Le paysage façonne le regard tout autant que les yeux le transforment. Dans la lumière, les yeux sont doublement lumière, celui qui éclaire et l’autre qui se laisse éclairer. Je m’éveille chaque matin au bout d’une phrase inachevée. Certains mots font un bruit de clefs. D’autres déboulent d’une montagne en mottes de tête dure. Des mots roulent des yeux, des mots à tête chercheuse, des têtes inattendues. De gros mots se battent pour la chair d’une voyelle. Quand je les prends sur mes genoux, ils retombent en enfance. Des mots changent de sexe d’une grammaire à l’autre. J’ai beau gommer des phrases, raturer des images, une odeur d’existence persiste sur la page. Les mots survivent à la phrase, les couleurs à la toile, les notes à la musique. L’homme survit à peine aux choses qu’il fabrique. Je ne sors jamais sans prendre mon cahier. Quand les nuages tombent en amour, la pluie vient caresser la terre. Je n’ouvre pas un parapluie mais les pages d’un carnet. Je laisse l’eau boire mon encre. Lorsque l’air se dévêt, mille oiseaux s’en échappent. Un pollen d’or illumine sa peau. J’ai besoin d’un crayon comme l’aveugle d’une canne. Je tire le fil des paroles par les trous de la misère. J’en fais parfois un châle de lumière. La part du pauvre est le trésor des mots.

 

L’un ne finit pas où l’autre commence. Nous sommes tous faits les uns des autres. La route parle par ses pas, le boulanger par sa farine, les banquiers par le vol.

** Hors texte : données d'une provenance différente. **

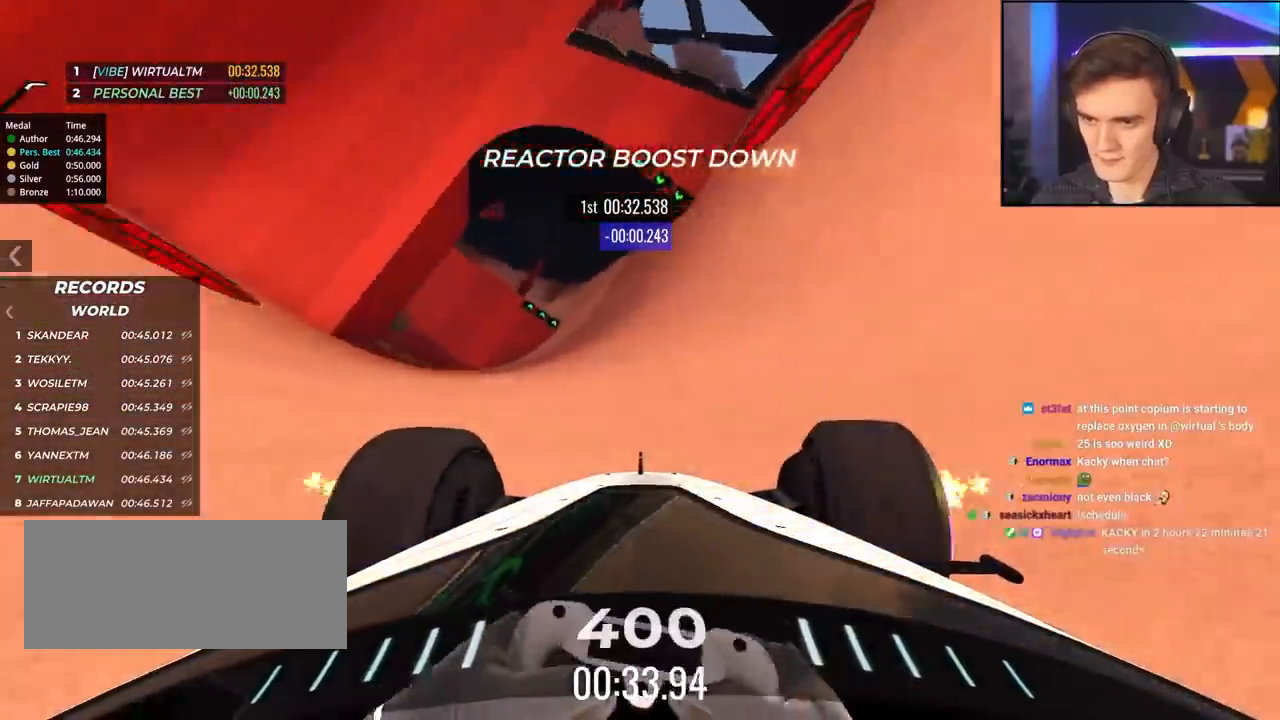
Gameplay with keyboard; each line is a JSON object with the keys held at the frame after it. "events" lists presses ("down") and releases ("up") of "brake", "down", "left", "right" and "up" between this image and that frame as [ms after this image, input, new state], when the widget could be followed in between. No other keys are recorded. Mouse input is not recorded. Key names are as the overlay labels them; some are game actions (e.g. jump) rather than physical keys.
{"keys": ["left", "up"], "events": [[500, "left", "down"]]}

Les manches d’un soldat se prolongent en fusil. Les épines protègent la beauté des orties. Les arbres chantent au passage des oiseaux. Les amoureux s’échangent l’infini. On est toujours sauvé par un miracle, l’amour ou la parole, le partage ou l’espoir. Je rêve de bourgeons dans la nuit des racines. Pendant que l’homme croit changer le monde, les chenilles participent à sa métamorphose.